Alpheo had to hold this together himself.

“Hold the line! Your prince commands it!” he roared, spurring his horse along the front, the silver falcon of Yarzat whipping behind him. His voice was raw beneath the Iron Helmet, and every word struck at the hearts of the men who still listened.

The air was filled with steel and death, the groaning of men mixing with the heavy ring of iron. Inside his helm, the noise echoed like war drums against his skull. For once, victory did not rest on his sword or his tactics, it hung on whether men still believed in him.

And that terrified him.

To have no control whatsoever.

He watched the carefully built chokepoints widening with every push. The trenches, once their greatest defense, now funneled death inward. He could almost see the line cracking beneath his feet and him falling there.

“Alpheo!” a voice shouted through the din. The prince turned, and there, armor splattered with dust, was Shahab.

“We both know it’s not going our way,” He said grimly the words unpleasant to Alpheo as much as they were to him. “We’ve done all we can. We should cut our losses while we still can and order a retreat. We got no reason to die in this field”

A bitter laugh almost escaped Alpheo at that . Losses? They had no losses left to cut they would not bleed later.

“There’s no chance beyond this field,” he said, meeting Shahab’s weary eyes. “If we retreat, Romelia falls to the bastard, and if it falls, Yarzat is next. Our best chance…” He let the word hang, heavy as a blade’s edge. “…is to win here, or die trying. If we run, we die slower, that’s all.”

Shahab’s jaw tightened. There was no arguing with truth dressed in despair. ”We are losing slowly and yet still losing”

“Then let’s slow it, don’t you think?” Alpheo said without mirth,without smile, without hope.

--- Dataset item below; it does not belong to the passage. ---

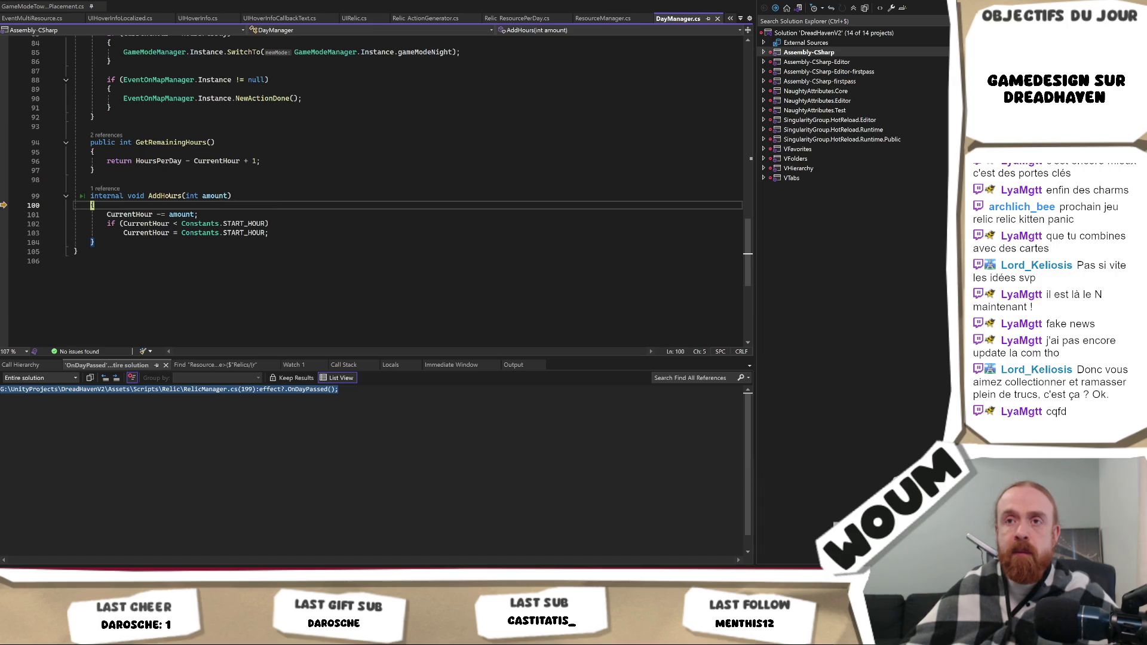
On line 101 of DayManager's AddHours, change '-=' to '+=' so hours are added.
{"action": "mouse_move", "coordinate": [217, 197]}
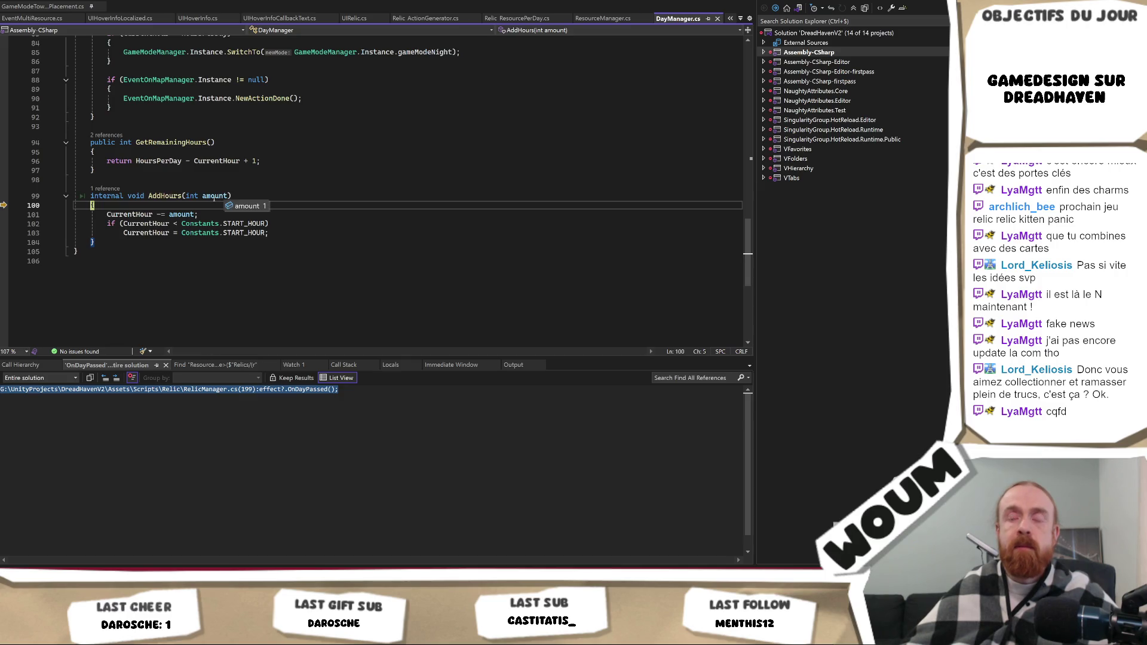
{"action": "mouse_move", "coordinate": [133, 215]}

“Fill every gap you can. If we are to break, we’ll break buying minutes that others might turn into hours.Our best chance is the front…. I will hold them to charge.”

He knew what that meant, he had just hoped his earlier evaluation would not meet reality.

He spurred his horse again, riding through the blood-slick mud, shouting, pointing, breathing the fire of command into whatever remained of the line.

Ordering them to charge, even though he knew that would luckily failed. And yet what choice did they have?

Thruthfully he was at a loss.Every battlefield he had fought, the outcome was decided and molded by his hands, this time it was out of them.

He hoped for the best but expected the worst.

But then, as if summoned by the gods themselves, the wind changed.

It began as a small as a whisper, then a rising roar.

Dust erupted from the far horizon, a vast and churning cloud big enough to swallow the edge of the world, or so it seemed to him at that moment.

Alpheo and Shahab turned toward it, their eyes reflecting the same terrible light.

For a heartbeat, neither spoke.

They both knew what that dust meant and yet did not know what it would bring.

In it rode the answer to every prayer and every curse whispered since dawn. Whether it carried salvation or their graves,they could not tell, it could have been the enemy as much as ally. But one truth filled both their hearts as the ground began to tremble beneath the charge.

Whatever came from that dust would decide the fate of them all.

That , in all its truth, was no longer on their hands.